Europe just went through its hottest June on record, punctuated by a historic heat wave in the final week. Climate change played a role by making the heat wave considerably stronger and more likely to occur than in the past, according to scientists who analyzed the event.
Numerous European countries, including Germany and Austria, posted their highest average temperatures for the month of June. The scorching late-June heat wave that was focused over western and central Europe followed a consistently hot month across much of the continent.
“Average temperatures were more than 2 Celsius [3.6 degrees Fahrenheit] above normal and it has become the hottest June ever recorded,” the European Center for Medium-Range Weather Forecasts (ECMWF) Copernicus program announced Tuesday.
ECMWF reported that June ended about 1.8 degrees (1 Celsius) above the previous record for the month, set in 1999. It added that the June temperature for Europe was about 1.8 degrees (1 Celsius) higher than the expected trend based on historical data.
Countries that set June records across Europe include Austria, the Czech Republic, Germany, Hungary, Lithuania, Poland, Slovakia and Turkey. Additions are possible as the data continues to be tabulated.

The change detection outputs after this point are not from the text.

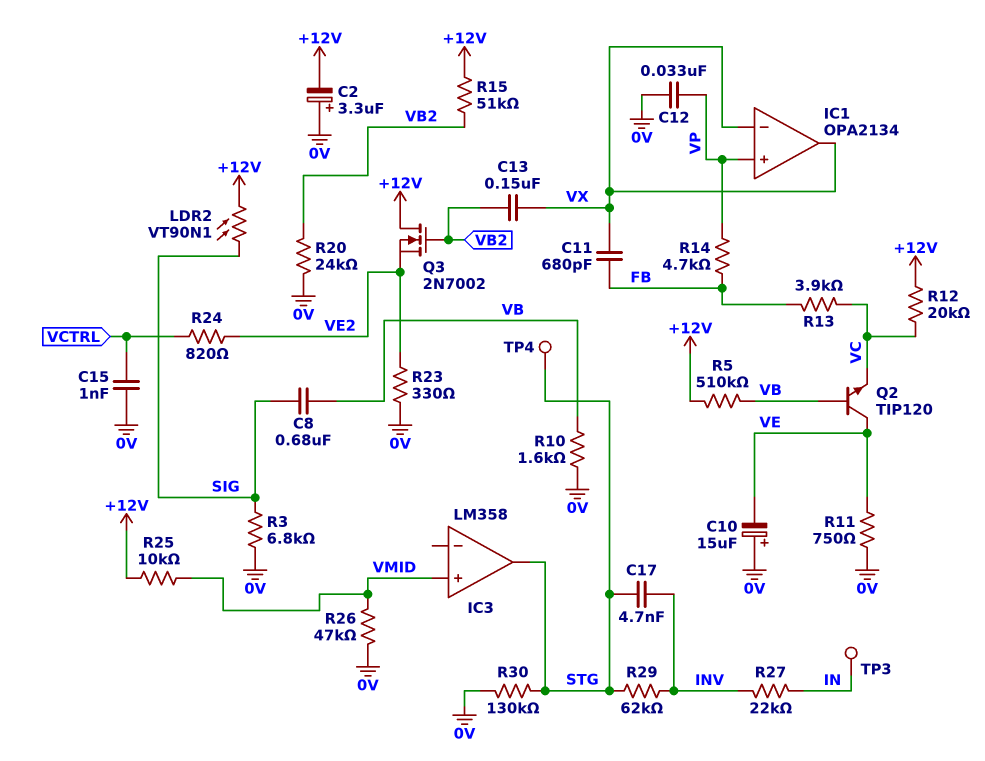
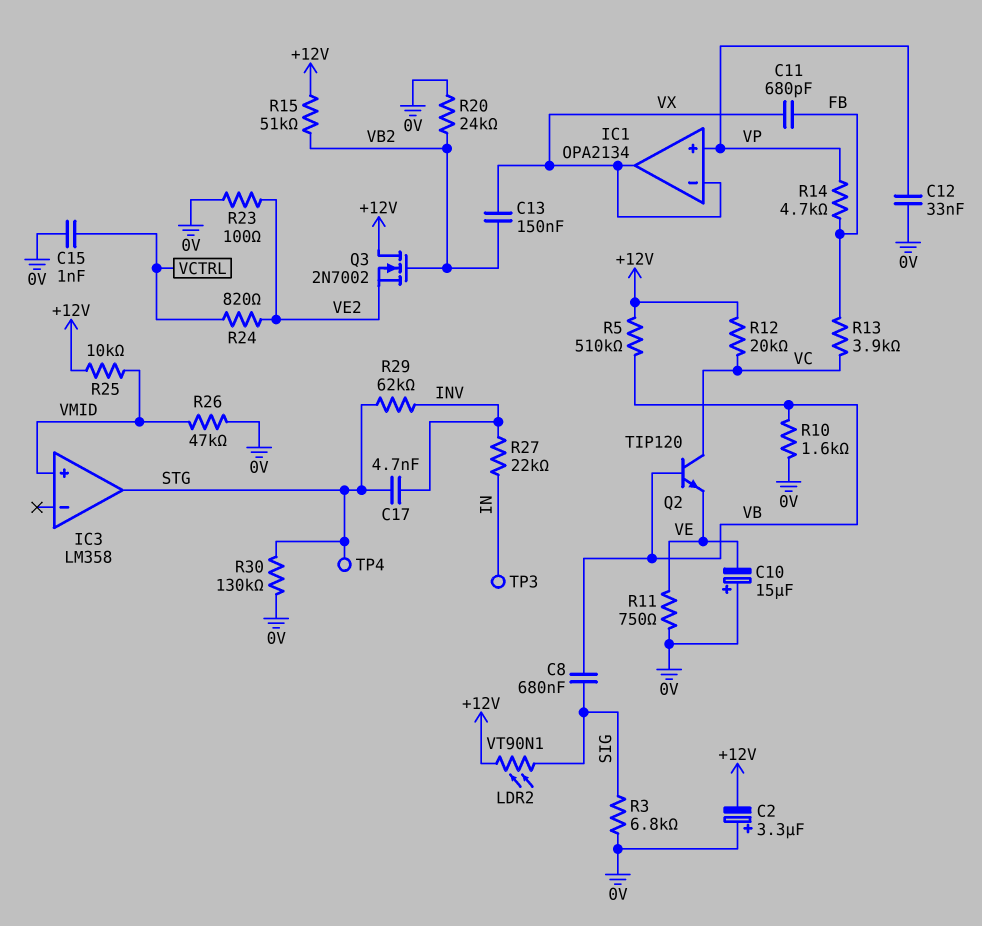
Q2: NPN TIP120 (B VB, C VE, E VC) -> NPN TIP120 (B VB, C VC, E VE)
R23: 330 (0V, VE2) -> 100 (0V, VE2)

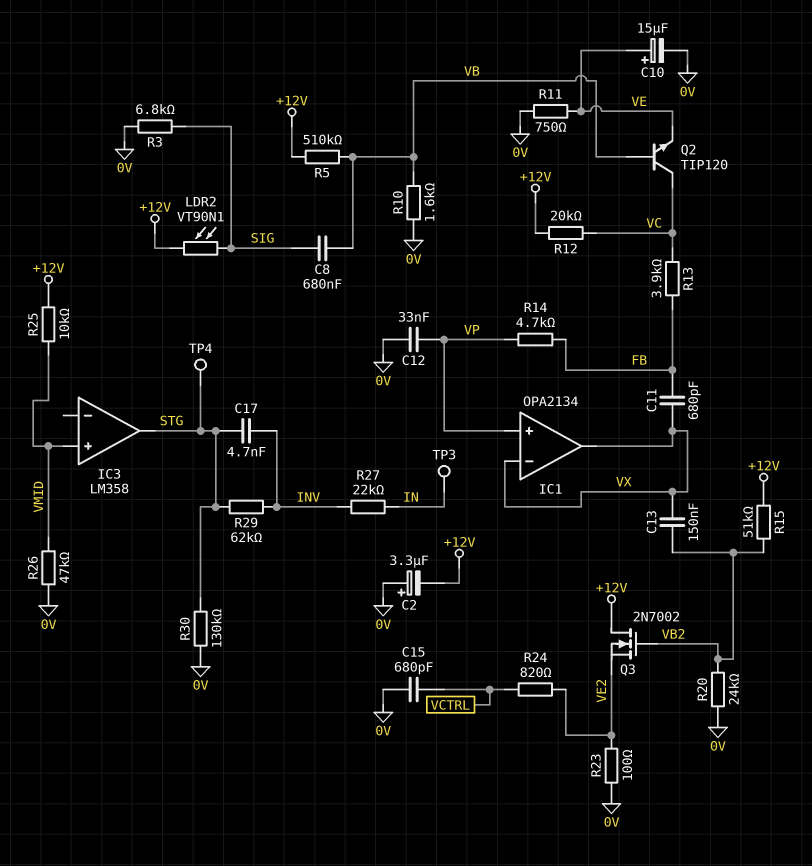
C10: 15uF (plus 0V, minus VE) -> 15uF (plus VE, minus 0V)
C15: 1nF (0V, VCTRL) -> 680pF (0V, VCTRL)

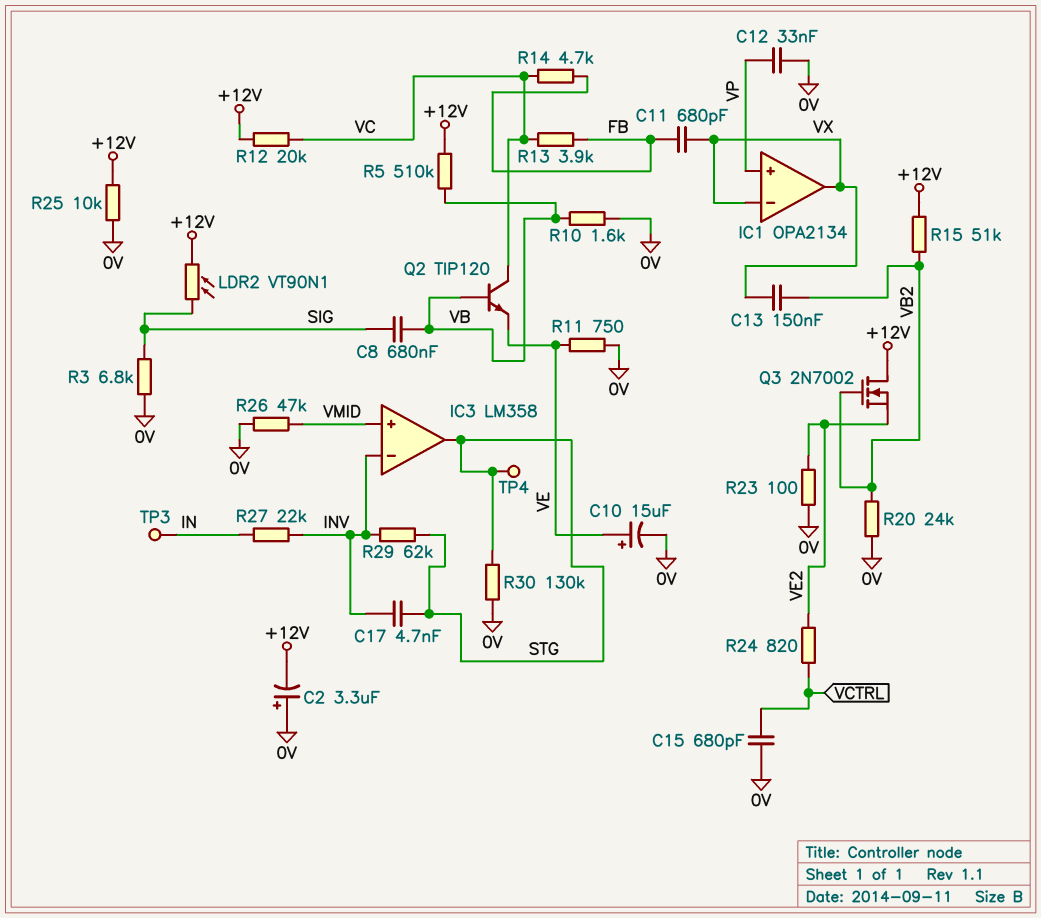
IC3 pin in-: none -> INV
R14: 4.7k (FB, VP) -> 4.7k (FB, VC)
R25: 10k (+12V, VMID) -> 10k (+12V, 0V)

Early findings indicate the late-month heat wave, which shattered daily, monthly and all-time maximum records, was made stronger and more likely by climate change.
“Similarly frequent heat waves would have likely been about 4 Celsius [7.2 degrees Fahrenheit] cooler a century ago,” concluded the World Weather Attribution project, the effort of several academic institutes in Europe that evaluate the role of climate change on extreme weather.
In France, 13 locations surpassed the previous highest temperature ever recorded in the country — not just in June but also any month. That distinction is important, since the country’s most extreme heat usually doesn’t happen until July or early August. The heat wave’s highest temperature of 114.6 degrees, posted in Gallargues-le-Montueux, was 3.2 degrees above the old record set during an infamous July-August 2003 heat wave.
As in several parts of France, many temperature records in June were not just beaten but also destroyed, and in widespread fashion.
In Germany, the World Meteorological Organization wrote, “243 observing stations set new June temperature records, with many of these being all-time temperature records.” In Switzerland, more than half of stations set June records.
The authors of the attribution study warn there is more to come.
Referencing the recent heat, they wrote, “Combining models and observations we conclude that the heat wave was made at least 5 times more likely."